What this task involves — List every line of the records below that contains the string "lobe", copying each line in full.

::: Recorded information :::

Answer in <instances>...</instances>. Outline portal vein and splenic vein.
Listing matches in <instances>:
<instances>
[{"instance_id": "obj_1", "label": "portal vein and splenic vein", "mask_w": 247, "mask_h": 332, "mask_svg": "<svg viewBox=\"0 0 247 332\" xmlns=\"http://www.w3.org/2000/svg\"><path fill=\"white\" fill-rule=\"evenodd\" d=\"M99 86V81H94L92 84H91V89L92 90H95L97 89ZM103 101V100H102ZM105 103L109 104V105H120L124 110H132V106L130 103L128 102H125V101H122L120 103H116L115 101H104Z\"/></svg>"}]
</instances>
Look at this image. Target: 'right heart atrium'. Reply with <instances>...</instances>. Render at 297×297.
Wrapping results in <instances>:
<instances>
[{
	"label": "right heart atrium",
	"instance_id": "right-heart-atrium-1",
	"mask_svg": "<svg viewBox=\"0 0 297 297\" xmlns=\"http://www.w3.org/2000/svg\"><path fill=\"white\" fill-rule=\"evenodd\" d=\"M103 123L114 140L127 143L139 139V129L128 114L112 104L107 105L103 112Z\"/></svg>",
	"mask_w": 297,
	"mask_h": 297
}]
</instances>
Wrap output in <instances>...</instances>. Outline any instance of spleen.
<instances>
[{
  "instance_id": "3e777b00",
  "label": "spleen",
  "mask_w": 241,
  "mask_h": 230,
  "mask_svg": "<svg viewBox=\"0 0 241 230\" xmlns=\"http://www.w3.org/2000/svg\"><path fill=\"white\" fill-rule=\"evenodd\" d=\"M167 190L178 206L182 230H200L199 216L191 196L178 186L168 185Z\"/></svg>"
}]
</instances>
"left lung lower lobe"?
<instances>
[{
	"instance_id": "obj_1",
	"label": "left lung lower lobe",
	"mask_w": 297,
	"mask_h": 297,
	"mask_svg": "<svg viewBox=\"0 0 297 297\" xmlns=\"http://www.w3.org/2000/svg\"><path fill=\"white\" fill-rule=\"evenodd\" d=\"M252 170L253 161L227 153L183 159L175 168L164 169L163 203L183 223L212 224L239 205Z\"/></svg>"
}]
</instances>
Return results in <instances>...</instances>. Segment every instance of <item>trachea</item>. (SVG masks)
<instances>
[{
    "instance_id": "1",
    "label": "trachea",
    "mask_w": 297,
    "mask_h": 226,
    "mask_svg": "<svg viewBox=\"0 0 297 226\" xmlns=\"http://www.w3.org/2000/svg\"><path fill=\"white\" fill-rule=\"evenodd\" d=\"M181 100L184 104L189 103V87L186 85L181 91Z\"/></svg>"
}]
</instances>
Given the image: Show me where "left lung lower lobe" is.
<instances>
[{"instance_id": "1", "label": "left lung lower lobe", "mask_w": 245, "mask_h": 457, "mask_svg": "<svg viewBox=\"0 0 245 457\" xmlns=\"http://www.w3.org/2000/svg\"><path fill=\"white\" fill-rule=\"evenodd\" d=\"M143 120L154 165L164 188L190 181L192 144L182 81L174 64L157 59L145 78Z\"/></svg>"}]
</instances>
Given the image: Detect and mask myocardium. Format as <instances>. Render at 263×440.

:::

Exercise output —
"left lung lower lobe"?
	"label": "left lung lower lobe",
Given the image: Show me where "left lung lower lobe" is.
[{"instance_id": "1", "label": "left lung lower lobe", "mask_w": 245, "mask_h": 457, "mask_svg": "<svg viewBox=\"0 0 245 457\" xmlns=\"http://www.w3.org/2000/svg\"><path fill=\"white\" fill-rule=\"evenodd\" d=\"M143 120L154 165L164 188L190 181L192 144L182 81L174 64L157 59L145 78Z\"/></svg>"}]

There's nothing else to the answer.